▸ **DOCUMENTO**
++++++

Base blu con un’ex fabbrica intorno

Tra tonnellate di promesse, miliardi di annunci, parrebbe che con 354 milioni di euro, la Marina militare realizzerà una Base blu con un’ex fabbrica intorno. Per i miei 25 lettori, questa si tratta della seconda puntata. Repetita iuvant. Il futuro delle officine arsenalizie, di fatto un’ex fabbrica, pare segnato verso l’affido a privati e le sue banchine come cimitero di relitti.

Non c’è male come futuro blu. Al netto di eventuali daltonismi, o se preferite ipocrisie. Una sorta di sito archeologico industriale, ma strategico, militarmente, con spazi inquinati e vuoti, pronti per fornitori della Marina militare che potrebbero beneficiare di spazi. magari adeguatamente ristrutturati con soldi pubblici. Nel mentre, 80 anni fa, l’Arsenale spezzino contava oltre 12.000 lavoratori e lavoratrici. Oggi? Meno di 490.

L’Arsenale è un bene inestimabile dello Stato, va quindi preservato e utilizzato nel migliore dei modi.

Contrammiraglio Giuseppe Scorsone
direttore Arsenale Marina militare La Spezia
(22 settembre 2021)

Naturalmente c’è chi ritiene questa premessa ingenerosa, nonostante nel giugno 2020, a Napoli, fu presentato il Piano Industriale Integrato 2020-2025 per gli Arsenali marittimi militari. In quel documento la fotografia impietosa dell’Arsenale spezzino appare assai più vicina all’indignazione di chi sta oltre il muro. Nero su bianco, le arrampicate sugli specchi di chi ha comandato (o comanda), rendono il re nudo. Qualcuno dei miei 25 lettori si ricorderà delle parole dell’ex direttore del Museo Tecnico Navale?

++++++

[Voci di dati estratte]
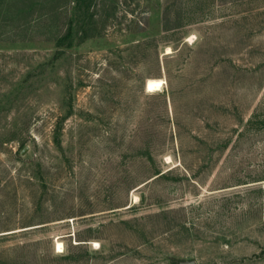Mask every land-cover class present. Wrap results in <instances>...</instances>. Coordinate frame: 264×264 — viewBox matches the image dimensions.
<instances>
[{"label":"rangeland","instance_id":"1","mask_svg":"<svg viewBox=\"0 0 264 264\" xmlns=\"http://www.w3.org/2000/svg\"><path fill=\"white\" fill-rule=\"evenodd\" d=\"M87 7L0 14V264H264V0Z\"/></svg>","mask_w":264,"mask_h":264},{"label":"trees","instance_id":"2","mask_svg":"<svg viewBox=\"0 0 264 264\" xmlns=\"http://www.w3.org/2000/svg\"><path fill=\"white\" fill-rule=\"evenodd\" d=\"M54 0H0V14L6 20H14L18 19L17 17H22L25 11H32L35 6H44L50 3H53ZM77 7H84L86 11L88 10L87 5H89V0H76ZM52 20L51 28L58 27L57 19L54 16L50 17ZM84 22L79 21H69L67 24L65 31L60 34L58 32L55 38V45L58 47H69L76 40H81L87 36L86 28L84 27ZM76 38V40H75ZM77 42V41H76ZM57 129L54 130L55 136H57ZM58 143V141L56 142ZM160 172H156L159 174ZM162 174V173H161Z\"/></svg>","mask_w":264,"mask_h":264},{"label":"bare ground","instance_id":"3","mask_svg":"<svg viewBox=\"0 0 264 264\" xmlns=\"http://www.w3.org/2000/svg\"><path fill=\"white\" fill-rule=\"evenodd\" d=\"M164 80L162 78H148L145 81V90L147 92H152L159 90L161 88V85L163 84ZM60 243L58 242L57 248H60Z\"/></svg>","mask_w":264,"mask_h":264},{"label":"water","instance_id":"4","mask_svg":"<svg viewBox=\"0 0 264 264\" xmlns=\"http://www.w3.org/2000/svg\"><path fill=\"white\" fill-rule=\"evenodd\" d=\"M189 264H194L193 262H190Z\"/></svg>","mask_w":264,"mask_h":264}]
</instances>
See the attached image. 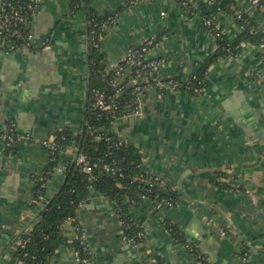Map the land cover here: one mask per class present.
<instances>
[{"label":"crops","instance_id":"1","mask_svg":"<svg viewBox=\"0 0 264 264\" xmlns=\"http://www.w3.org/2000/svg\"><path fill=\"white\" fill-rule=\"evenodd\" d=\"M89 1L100 16L111 18L101 41L107 69L132 47L157 39L151 56L163 61L159 74L173 84L148 89L140 112L120 117L112 129L139 149L142 170L163 179L162 187L177 199L166 206L143 199L133 208L145 232L135 246L122 239L115 203L92 189L78 210L79 226L66 221L64 234L88 242L93 264H197L193 249L210 264H264L260 47L244 42L238 56L211 65L203 89L193 95L182 85L217 48L204 21L211 0ZM236 1L255 9L249 0ZM71 2L40 0L31 31L36 47L0 51V264L14 260L19 234L33 227L65 178L57 170L46 178L44 141L65 127L79 131L85 121L90 30L85 9L72 12ZM214 20L232 39L241 32L232 14L220 11ZM11 124L18 132L13 151L5 137ZM75 155L70 148L64 158ZM42 181L45 193L37 199ZM170 225L178 227L180 241ZM50 264L81 263L74 250L61 247Z\"/></svg>","mask_w":264,"mask_h":264},{"label":"trees","instance_id":"2","mask_svg":"<svg viewBox=\"0 0 264 264\" xmlns=\"http://www.w3.org/2000/svg\"><path fill=\"white\" fill-rule=\"evenodd\" d=\"M4 9L0 10V51L22 47L35 48L32 38V26L36 10L40 0H2ZM212 9L205 17L212 23L207 27L217 38V48L194 73L188 82L182 87L193 95L199 94L203 89L204 80L211 65L221 58L238 56L242 51V43H255L261 49L258 55L264 58V29L258 22V18L264 20V11L260 7L254 10L241 7L236 0H211ZM89 0H72V12L82 7L85 9L89 24V75L86 119L79 131L65 127L55 133L51 146L46 147L49 153V162L45 168L46 178L61 163H65V178L57 192L47 201L46 207L41 211L39 219L34 221L30 230L22 231L18 236V245L14 260L10 264H50L52 256L57 249L68 247L77 251L80 256L87 258L93 264L91 247L83 237L74 241L63 232V224L68 220L78 222V210L82 203L90 195L92 189L105 194L115 203V210L122 222V239L141 243L145 234L139 219L134 218L132 210L143 202V196L155 199L162 206L173 204L176 193L164 189L159 182H153L154 176L146 174L141 168V154L139 149L132 144L123 143L113 131L114 122L120 117L134 113L135 104L128 102L125 97L115 98L117 109L115 111L103 110L96 105V94L102 92L105 98L110 100L116 94V88L111 85V79L115 78L113 72H108L107 67H102L101 62L106 59L101 50V41L104 34V25L111 21L109 15L100 16L89 4ZM261 5L263 2L261 1ZM18 11L22 20H17V25H9L2 28L1 20L9 17L14 22L13 13ZM223 11L232 14L241 32L236 38L227 35H216L220 30L215 25L214 16ZM241 11V15H236ZM16 30L21 35L15 33ZM152 57V56H151ZM150 57V58H151ZM132 98H135L134 96ZM6 128L7 134L12 135L13 140L8 145L9 151L15 150L18 132ZM74 149L77 153L85 154L98 167L92 172L84 171L77 164L76 155L64 158L68 149ZM108 166L109 168H107ZM152 182V184H151ZM43 181L36 188L37 199L45 193ZM175 240L180 241L182 234L178 227L168 226ZM129 243V242H128ZM132 244V243H131ZM197 260L203 259L202 264H210L199 250L193 249ZM199 256H201L199 258ZM205 259H204V258Z\"/></svg>","mask_w":264,"mask_h":264},{"label":"built area","instance_id":"3","mask_svg":"<svg viewBox=\"0 0 264 264\" xmlns=\"http://www.w3.org/2000/svg\"><path fill=\"white\" fill-rule=\"evenodd\" d=\"M261 1L262 0H249V3L254 8H256L262 6ZM4 6L5 2L3 3V1L0 0V10L4 9ZM236 15H238L239 17L241 15V11H237ZM13 18L15 19V21L11 22V19L9 17H4V19L1 20L2 28L8 27L11 24H14L16 26L17 20H22V17L19 15L18 11H15L13 13ZM204 21L206 26L212 23V20L210 18H207ZM15 33L19 36L21 35V32L19 30H16ZM220 34L221 32H217L216 35ZM33 37L34 35L32 32L29 38L33 39ZM156 40L157 39L155 37H150L145 40L142 44L132 47L129 52L125 54V57L117 65H115L113 69H108V72H113L115 77L111 79V85L116 88V94L114 97L108 100L105 98L104 93L97 92L96 105L99 108H103V110L115 111L117 109L115 98L125 97L128 102L133 101V103L135 104V109L133 110V112L139 113L141 97L148 89L164 88L168 85L173 84V81H166L161 78L159 74L163 66L162 60L156 57H151L154 48L158 44ZM241 45L243 46L244 42ZM261 47H264V44H262ZM133 96L135 98H132ZM9 127H11L9 128L10 130H13L15 126L14 124H11ZM7 133L8 132L6 131L5 137L7 140V145H10L13 140V137L12 135H9ZM53 141L54 139L52 141L46 140L44 141V145L46 147L51 146ZM76 161L79 166L81 165L83 167L84 171H87L89 173L92 172L94 167H98L97 163L92 164V162L86 157V155L80 152L78 153V155H76ZM106 167L109 168L108 166ZM57 171L65 173V163H61L57 167ZM153 182H159L161 185L163 184V179L158 176H154ZM145 197L147 196H143V199H146ZM139 235L143 237L145 234H143L142 232L139 233ZM124 241H126V237H124ZM127 241L129 242V244L132 243L135 246L139 245L138 243L132 242V240ZM75 253L76 259L81 264H90V261L87 258L80 256L77 251ZM200 257L201 256H199V258ZM197 264H202V260L198 259Z\"/></svg>","mask_w":264,"mask_h":264},{"label":"water","instance_id":"4","mask_svg":"<svg viewBox=\"0 0 264 264\" xmlns=\"http://www.w3.org/2000/svg\"><path fill=\"white\" fill-rule=\"evenodd\" d=\"M88 28H89V25H88ZM89 49H90V47H89ZM88 59H89V54H88ZM104 65H105V62H101V66L104 67ZM88 75H89V70H88ZM88 96H89V90H88V93H87V97ZM86 107H87V105H86ZM85 119H86V113H85ZM76 155H78V153Z\"/></svg>","mask_w":264,"mask_h":264},{"label":"rangeland","instance_id":"5","mask_svg":"<svg viewBox=\"0 0 264 264\" xmlns=\"http://www.w3.org/2000/svg\"><path fill=\"white\" fill-rule=\"evenodd\" d=\"M162 62H163V61H162ZM117 64H118V63H117ZM117 64H116V65H117ZM121 80H124V79H121ZM70 128H72V127H70ZM7 146H8V145H7ZM145 198L148 199V197H145ZM203 258H204V257H203ZM204 259H205V258H204ZM202 260H203V259H202Z\"/></svg>","mask_w":264,"mask_h":264}]
</instances>
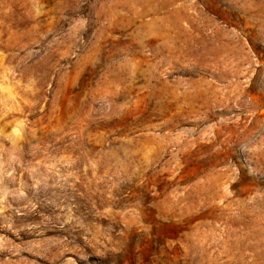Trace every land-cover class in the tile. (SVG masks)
Instances as JSON below:
<instances>
[{
    "label": "rangeland",
    "instance_id": "obj_1",
    "mask_svg": "<svg viewBox=\"0 0 264 264\" xmlns=\"http://www.w3.org/2000/svg\"><path fill=\"white\" fill-rule=\"evenodd\" d=\"M0 264H264V0H0Z\"/></svg>",
    "mask_w": 264,
    "mask_h": 264
}]
</instances>
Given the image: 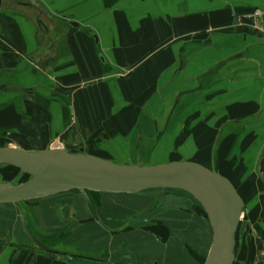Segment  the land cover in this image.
I'll use <instances>...</instances> for the list:
<instances>
[{"label":"crops","instance_id":"crops-1","mask_svg":"<svg viewBox=\"0 0 264 264\" xmlns=\"http://www.w3.org/2000/svg\"><path fill=\"white\" fill-rule=\"evenodd\" d=\"M256 8L264 0H3L0 147L194 162L230 181L264 235V30L244 20ZM70 202L90 235L74 247L95 258L32 246L23 223L42 241L66 211L40 199L0 204V264H188L154 231L91 240L99 217L118 227L138 208Z\"/></svg>","mask_w":264,"mask_h":264},{"label":"water","instance_id":"water-1","mask_svg":"<svg viewBox=\"0 0 264 264\" xmlns=\"http://www.w3.org/2000/svg\"><path fill=\"white\" fill-rule=\"evenodd\" d=\"M0 165L13 166L30 176L18 184L0 182V204L19 205L73 190L82 192L89 204L88 191L132 195L151 189L187 192L201 204L213 231V242L204 264L235 261L236 235L244 215V201L230 181L215 170L187 161L154 166L119 164L86 154L83 149L68 151L59 147L35 152L0 147ZM23 229L34 245L52 250L31 233L25 222Z\"/></svg>","mask_w":264,"mask_h":264},{"label":"rangeland","instance_id":"rangeland-1","mask_svg":"<svg viewBox=\"0 0 264 264\" xmlns=\"http://www.w3.org/2000/svg\"><path fill=\"white\" fill-rule=\"evenodd\" d=\"M26 179L27 176L22 175L19 170L10 166L0 165V182L18 184ZM81 194L82 192L73 190L45 199L49 202H61L63 200L68 206H65L66 211H64V216L61 218V224L59 223L58 225L59 228L50 230L51 236L42 237V241L46 242L50 249L55 248L64 252L65 255L95 258V256L89 255L84 251H78L74 247V244H77L81 239L90 238L89 234L82 232V226L84 225H80L77 217H74V213H78L77 208L70 202V200L73 201L74 198L83 195ZM88 196L90 203H94L93 210H96V204L100 205L108 202V200L117 202L119 207L122 208L120 213H130L131 208H138L133 214H129L122 225L118 227L109 226L107 218L102 219V217H99L100 221H98L97 226L98 228L100 226L101 229L99 231L103 233L101 236L97 235L98 238L91 239L92 241H108L109 233L107 231L109 228L113 229L112 231L115 235L117 232L126 233L125 230L129 227L132 232L125 235L126 239L129 240L128 243L133 238H138L139 240L150 234L149 232L154 231V235L160 241L170 240L176 244L175 246H180L179 249L183 251V255L181 252L179 254L188 264L205 263L207 253L210 251L213 242L211 226H209L207 233L206 220H208V216L201 204L189 193L175 189H151L137 195L112 196L98 193L89 195L88 193ZM129 202L131 204L130 208L127 204ZM246 204L251 205L250 202H246ZM20 206L24 208L27 204L23 203ZM259 219L263 220V218L258 216L255 221L258 220L259 222ZM251 221L253 220H250L248 209L244 206V215L236 235L235 261L233 264H264V235L260 231L259 225ZM79 235H82L83 238L79 239ZM32 246L37 247L34 244ZM128 246H131V244H128ZM135 249L132 251H134L135 255H138L139 252L135 251ZM179 249L175 250L179 251Z\"/></svg>","mask_w":264,"mask_h":264},{"label":"built area","instance_id":"built-area-1","mask_svg":"<svg viewBox=\"0 0 264 264\" xmlns=\"http://www.w3.org/2000/svg\"><path fill=\"white\" fill-rule=\"evenodd\" d=\"M244 20L253 26L264 30V9L256 8L244 17Z\"/></svg>","mask_w":264,"mask_h":264},{"label":"trees","instance_id":"trees-1","mask_svg":"<svg viewBox=\"0 0 264 264\" xmlns=\"http://www.w3.org/2000/svg\"><path fill=\"white\" fill-rule=\"evenodd\" d=\"M6 166H10V165H6ZM10 167H13V166H10ZM13 168H15V167H13ZM15 169L19 170L18 168H15ZM19 171H20V170H19ZM21 174H22V173H21ZM22 175L27 176V179H26V180H28V179L30 178V176L27 175V174H22ZM26 180H24V181H26ZM24 181H22V182H24ZM22 182H20V183H22ZM87 193H89V195H90V194H92V193H98V192H91V191H88ZM98 194H100V193H98ZM204 211H205V210H204Z\"/></svg>","mask_w":264,"mask_h":264},{"label":"flooded vegetation","instance_id":"flooded-vegetation-1","mask_svg":"<svg viewBox=\"0 0 264 264\" xmlns=\"http://www.w3.org/2000/svg\"><path fill=\"white\" fill-rule=\"evenodd\" d=\"M85 197V196H84Z\"/></svg>","mask_w":264,"mask_h":264}]
</instances>
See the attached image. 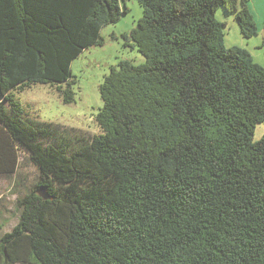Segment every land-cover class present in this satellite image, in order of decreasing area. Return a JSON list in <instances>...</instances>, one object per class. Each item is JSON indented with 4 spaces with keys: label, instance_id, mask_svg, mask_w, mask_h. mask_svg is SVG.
Returning <instances> with one entry per match:
<instances>
[{
    "label": "trees",
    "instance_id": "1",
    "mask_svg": "<svg viewBox=\"0 0 264 264\" xmlns=\"http://www.w3.org/2000/svg\"><path fill=\"white\" fill-rule=\"evenodd\" d=\"M142 16L98 90L99 133L30 119L13 91L55 85L102 45L120 0H0V174L19 151L39 175L0 237L6 264H264V66L224 45L223 8L245 39L250 0H137Z\"/></svg>",
    "mask_w": 264,
    "mask_h": 264
},
{
    "label": "rangeland",
    "instance_id": "2",
    "mask_svg": "<svg viewBox=\"0 0 264 264\" xmlns=\"http://www.w3.org/2000/svg\"><path fill=\"white\" fill-rule=\"evenodd\" d=\"M120 5L126 7L127 12L115 23L101 28L102 45L87 47L71 62L70 70L75 80L72 85L73 102L64 103L56 86L50 84H35L22 91H13L27 117L70 130L71 145H76L80 140H90L99 133L94 120L102 106L98 87L110 68L115 67L119 60H128L133 64L144 62V57L136 49L125 45L121 36L136 26L142 16V7L137 0H120ZM215 17L225 23L222 30L226 47L242 42L253 48V40L245 39L240 34L233 14L219 8ZM263 134L264 124H258L253 140H258ZM38 175L37 166L23 151H19L16 172L12 175L0 174V237L17 224L20 216L17 200L33 189ZM0 264L6 263L0 258Z\"/></svg>",
    "mask_w": 264,
    "mask_h": 264
},
{
    "label": "crops",
    "instance_id": "3",
    "mask_svg": "<svg viewBox=\"0 0 264 264\" xmlns=\"http://www.w3.org/2000/svg\"><path fill=\"white\" fill-rule=\"evenodd\" d=\"M249 10L253 15L258 30L257 35L252 37L254 39H250L253 40V48H250L247 43L242 42H238L237 45L232 46L245 48L250 53L254 62L264 66V0H250Z\"/></svg>",
    "mask_w": 264,
    "mask_h": 264
}]
</instances>
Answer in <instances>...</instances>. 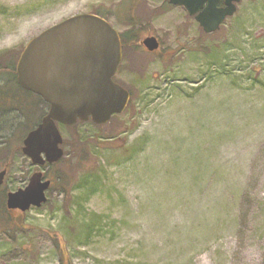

++++++

▸ **CONSEGNA**
Ripeti integralmente il documento sull'Arsenale della Spezia, senza cambiare nulla. Le voci provengono da una fonte diversa rispetto al documento.

▸ **SOLUZIONE DELL'ESERCIZIO**
Base blu con un’ex fabbrica intorno

Tra tonnellate di promesse, miliardi di annunci, parrebbe che con 354 milioni di euro, la Marina militare realizzerà una Base blu con un’ex fabbrica intorno. Per i miei 25 lettori, questa si tratta della seconda puntata. Repetita iuvant. Il futuro delle officine arsenalizie, di fatto un’ex fabbrica, pare segnato verso l’affido a privati e le sue banchine come cimitero di relitti.

Non c’è male come futuro blu. Al netto di eventuali daltonismi, o se preferite ipocrisie. Una sorta di sito archeologico industriale, ma strategico, militarmente, con spazi inquinati e vuoti, pronti per fornitori della Marina militare che potrebbero beneficiare di spazi. magari adeguatamente ristrutturati con soldi pubblici. Nel mentre, 80 anni fa, l’Arsenale spezzino contava oltre 12.000 lavoratori e lavoratrici. Oggi? Meno di 490.

L’Arsenale è un bene inestimabile dello Stato, va quindi preservato e utilizzato nel migliore dei modi.

Contrammiraglio Giuseppe Scorsone
direttore Arsenale Marina militare La Spezia
(22 settembre 2021)

Naturalmente c’è chi ritiene questa premessa ingenerosa, nonostante nel giugno 2020, a Napoli, fu presentato il Piano Industriale Integrato 2020-2025 per gli Arsenali marittimi militari. In quel documento la fotografia impietosa dell’Arsenale spezzino appare assai più vicina all’indignazione di chi sta oltre il muro. Nero su bianco, le arrampicate sugli specchi di chi ha comandato (o comanda), rendono il re nudo. Qualcuno dei miei 25 lettori si ricorderà delle parole dell’ex direttore del Museo Tecnico Navale?